Silvia B.: Celebrating "misfits" (2009)

R. J. Preece
artdesigncafé - art | 15 September 2009
This interview was previously published in Sculpture, 28(7), September 2009, pp. 44-5.

Silvia B.

Dutch artist Silvia B. creates striking figures that cross the boundaries of gender, species, and age. Beyond their high-fashion gloss, however, her hybrid beings aim to question constructions of beauty and value. Silvia B. has had various solo exhibitions in the Netherlands, at venues such as 5-MM, the Five Minute Museum in Eindhoven (2009), and GEM, the museum for contemporary art in The Hague (2008). She has also participated in a number of group shows in the Netherlands and around the world, in such cities as Oslo, Antwerp, Nice, Milan, and La Paz, Argentina. She served as curator for an international group show at the Rotterdam Historical Museum (2007), and for 11 years, she was the co-director of the smallest museum in the world, the Museum Van Nagsael, which was purchased in 2008 by the Museum Boijmans Van Beuningen in Rotterdam.

silvia b art
Silvia B. art: Ira jr (2008). Human hair, lashes, rugby mouth gear, martial arts groin cup, leather gloves, silk tights and stockings, leather pumps, plasters, hockey shin guards, skipping rope, and mixed media, 171 x 100 x 31 cm.
silvia b art

R.J. Preece: Ira jr. and many of your other recent works show your continued fascination with crossing gender, species, and age, combined with an interest in polished-looking, fashion-plate figures. What keeps you interested in these topics?

Silvia B.: I’m interested in ambiguity.

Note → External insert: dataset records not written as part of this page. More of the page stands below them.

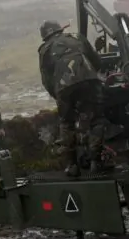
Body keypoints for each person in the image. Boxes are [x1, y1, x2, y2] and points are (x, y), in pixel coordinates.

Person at [38, 20, 108, 177]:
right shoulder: (77, 37)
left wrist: (58, 96)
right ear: (60, 30)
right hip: (89, 81)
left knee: (67, 124)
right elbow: (96, 61)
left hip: (64, 87)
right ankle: (96, 162)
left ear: (45, 36)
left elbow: (47, 79)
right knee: (96, 119)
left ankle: (72, 165)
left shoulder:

I like to make these hybrid beings, because I hope that they will bring viewers to a state of doubt. I consider this to be the most important state, because it is where rethinking starts. I’m also interested in fashion-oriented topics. I find fashion to be the most direct reflection of our times. Through our appearance, we show how we relate to this world, as you can see in sculpture through the centuries. I don’t aim to make my sculptures “timeless”— I definitely aim for the here and now.

R.J. Preece: You included a reference to Cindy Sherman’s photograph Untitled #122 (1983), and I understand that this was your starting point for Ira jr. Could you tell us about that?

Silvia B.: That photo by Cindy Sherman was a very important icon for me back in the 1980s, during my academy training. I found the art world to be quite male-dominated and was confronting gender issues. Sherman shows a blonde woman trying to make her stand in a man’s world. She wears a black, coat-like dress, a female translation of a man’s power suit. Apparently she is not completely coping: she is portrayed at the moment of some sort of breakdown.

Silvia B. (continues): My goal was to refer to this beautiful photograph and take the presentation in a new direction by looking again at gender and also at age. I reversed the image in different ways and played with the roles. First the sculpture is a male child dressed up in grown-up clothes, and the black and white outfit of Sherman’s woman is reversed. Then I gave him different elements in order to play with roles further. With a dress, he also wears a martial arts groin cup. With his high heels and silk stockings, he wears shin guards. Under his mouth gear, we can see beautiful red lipstick. His little hands in grown-up gloves hold a girl’s skipping rope, and he combines a girlish hairdo with a moustache. You’ll also see an embroidered sports badge on his sleeve. This shows the number of Sherman’s untitled photo in reverse, as a more direct reference.

R.J. Preece: The winners’ podiums seem a new element in your work. Why did you add them?

Silvia B.: Before, my sculptures of human beings stood directly on the floor, placed in our reality. In comparison, I find that a figure on a podium is more “exhibited.” The viewer relates differently to the figure. He expects a story, and the podiums suggest that the elevated figures have won whatever the game is— it emphasizes a “mood of battle.”

R.J. Preece: I have to ask, to what extent are these works autobiographical?

silvia b art
Silvia B. art: Lord Rangda (2008). Wooden Balinese mask, synthetic hair, tuxedo shirt, leather jacket, taxidermied white rat, and mixed media, 115 x 100 x 101 cm.


silvia b art

Silvia B.: They’re autobiographical in that I’m attracted to people who do not fit in. A physical or mental abnormality— or an unusual way of dressing up— pushes a person into another world. These “misfits” challenge society’s norms, and I find beauty in that, maybe because I am a bit of a misfit myself. From the early ’80s, when I joined the Punk movement for a while, I have had this dandy-like urge to dress up with full make-up. People respond in very different ways, and this has made me think a lot about human behavior.

R.J. Preece: I find Lord Rangda to be attractive and repulsive at the same time.

Silvia B.: That is the state of doubt in which I’m aiming to position the viewer. Real beauty is always pretty and ugly at the same time.

R.J. Preece: If you had the power to make viewers walk away from your work with one new thought, what would that be?

Silvia B.: I’d like them to walk away with some doubts about instinctual behavior— for instance, our tendency to follow the herd.